Stored items from a collection
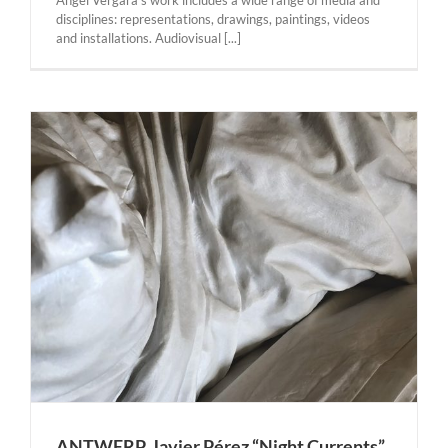
Angel Vergara’s work includes a wide range of media and
disciplines: representations, drawings, paintings, videos
and installations. Audiovisual [...]
r
ANTWERP. Javier Pérez “Night Currents”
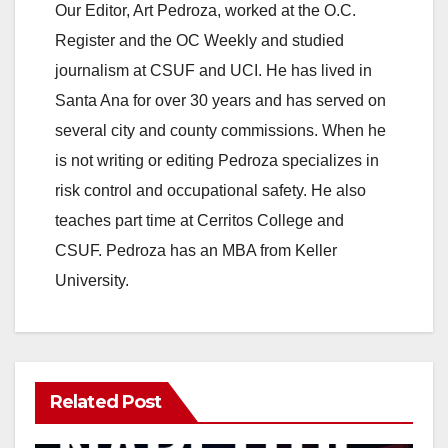
Our Editor, Art Pedroza, worked at the O.C.
Register and the OC Weekly and studied
journalism at CSUF and UCI. He has lived in
Santa Ana for over 30 years and has served on
several city and county commissions. When he
is not writing or editing Pedroza specializes in
risk control and occupational safety. He also
teaches part time at Cerritos College and
CSUF. Pedroza has an MBA from Keller
University.
Related Post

INSTRUCTION: Write out these records again, substituting "The editor" for "Our Editor" and leaving everything else unchanged. Omit the pictures.

SOLUTION FOR THIS TASK:
Angel Vergara’s work includes a wide range of media and
disciplines: representations, drawings, paintings, videos
and installations. Audiovisual [...]
r
ANTWERP. Javier Pérez “Night Currents”
The editor, Art Pedroza, worked at the O.C.
Register and the OC Weekly and studied
journalism at CSUF and UCI. He has lived in
Santa Ana for over 30 years and has served on
several city and county commissions. When he
is not writing or editing Pedroza specializes in
risk control and occupational safety. He also
teaches part time at Cerritos College and
CSUF. Pedroza has an MBA from Keller
University.
Related Post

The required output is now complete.